■ WHAT THE TASK ASKS ■
Please set down the data word for word; images do not go in the copy.

■ Stored data entries ■

# # #

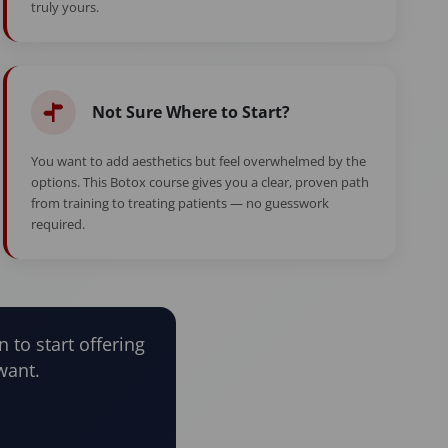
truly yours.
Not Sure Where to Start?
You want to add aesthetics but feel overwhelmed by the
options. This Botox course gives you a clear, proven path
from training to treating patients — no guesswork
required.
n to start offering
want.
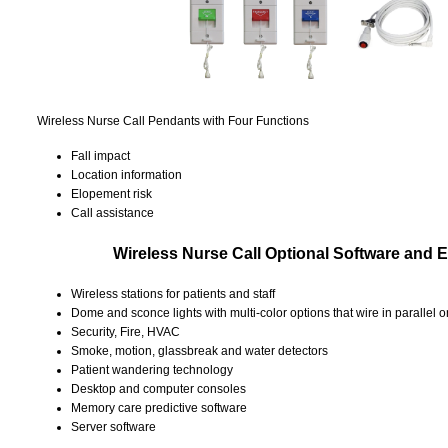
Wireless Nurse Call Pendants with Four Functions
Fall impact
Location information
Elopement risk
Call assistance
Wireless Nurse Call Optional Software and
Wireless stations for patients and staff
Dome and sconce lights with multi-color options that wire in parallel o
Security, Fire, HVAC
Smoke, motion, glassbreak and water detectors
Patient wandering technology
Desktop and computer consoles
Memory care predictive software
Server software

# # #

■ TASK RESULT ■
truly yours.
Not Sure Where to Start?
You want to add aesthetics but feel overwhelmed by the
options. This Botox course gives you a clear, proven path
from training to treating patients — no guesswork
required.
n to start offering
want.
Wireless Nurse Call Pendants with Four Functions
Fall impact
Location information
Elopement risk
Call assistance
Wireless Nurse Call Optional Software and
Wireless stations for patients and staff
Dome and sconce lights with multi-color options that wire in parallel o
Security, Fire, HVAC
Smoke, motion, glassbreak and water detectors
Patient wandering technology
Desktop and computer consoles
Memory care predictive software
Server software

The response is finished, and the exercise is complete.